Emma Thompson as P.L. Travers
The early going is on the slow side and may bore some younger viewers. (Likewise, later scenes delving into psychological motivations will likely go over their heads.) We meet P.L. Travers, uptight and extremely protective author of the Mary Poppins books, which Walt Disney had doggedly attempted to adapt into a film for two decades. As Travers, Emma Thompson gets her most prominent role in years and doesn’t squander the opportunity, even if the script keeps her Grinch-like a little too long before (spoiler alert!) her heart grows three sizes. That there’s more than a touch of late-period Julie Andrews in Thompson is a nice bonus here.

Thankfully for kids not so interested in the machinations of obtaining movie rights, there are frequent flashbacks to Travers’s youth in Australia, and her poignant relationship with her dad. He is played with gusto by Colin Farrell, whose waist seems to have grown three sizes as well.

Tom Hanks as Walt Disney
Back in the present (well, 1961), Tom Hanks really anchors Saving Private Ryan, whoops, I mean Mr. Hanks, wait, no, it’s Mr. Banks. If you’re hoping for an exposé of Walt Disney, look elsewhere. This is a Walt Disney Pictures production, after all. Hanks plays the public persona of Uncle Walt—kindly, supportive, surprisingly down-to-earth—and Hanks is absolutely perfect in the role.

Very strong casting keeps this film from getting too saccharine or simplistic. It says a lot that Paul Giamatti is playing a limo driver. Also adding a lot of zest is Jason Schwartzman as one half of the Poppins Sherman brothers songwriting team, with The Office’s B.J. Novak. The pair also provides a convenient way to get a lot of fun music into the movie, as we witness familiar songs being written and reworked.

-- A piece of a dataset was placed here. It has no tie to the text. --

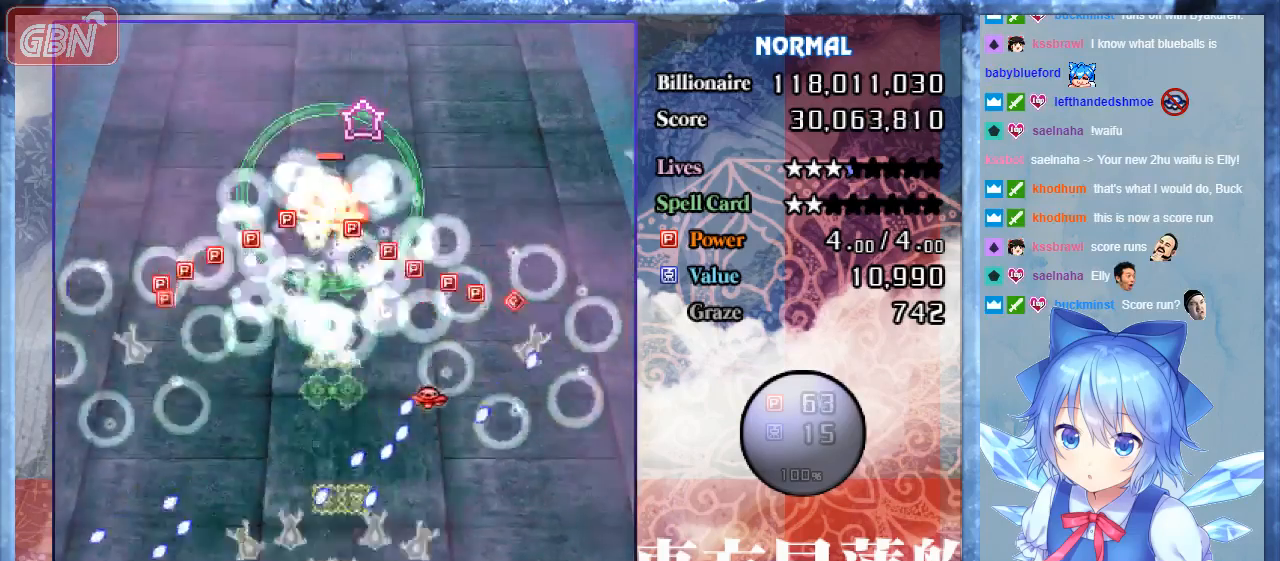
{"buttons": ["A", "B", "DPAD_RIGHT"], "events": [[33, "DPAD_RIGHT", "up"], [67, "DPAD_DOWN", "up"], [400, "DPAD_RIGHT", "down"]]}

B.J. Novak (left) and Jason Schwartzman
as the Sherman brothers
How accurate is it all? We can all read the Travers biography if we really want to know. (The kids, meanwhile, might be interested in Travers’s original Poppins books.) It’s kind of “meta” in Saving Mr. Banks that Travers rails against Walt for white-washing stories, inside a movie that might be doing a bit of the same. But when all is said and done, it’s a very satisfying film with a lot of heart, some truly affecting scenes, and much unbridled joy. So do we really mind if they added a spoonful of sugar?

1 comment:

  1. It's the chemistry between these two inner children that makes Saving Mr. Banks so special because Hanks and Thompson understand this is where the drama lies, in the hidden folds of adult fear, and they turn it into a cuddle toy of content.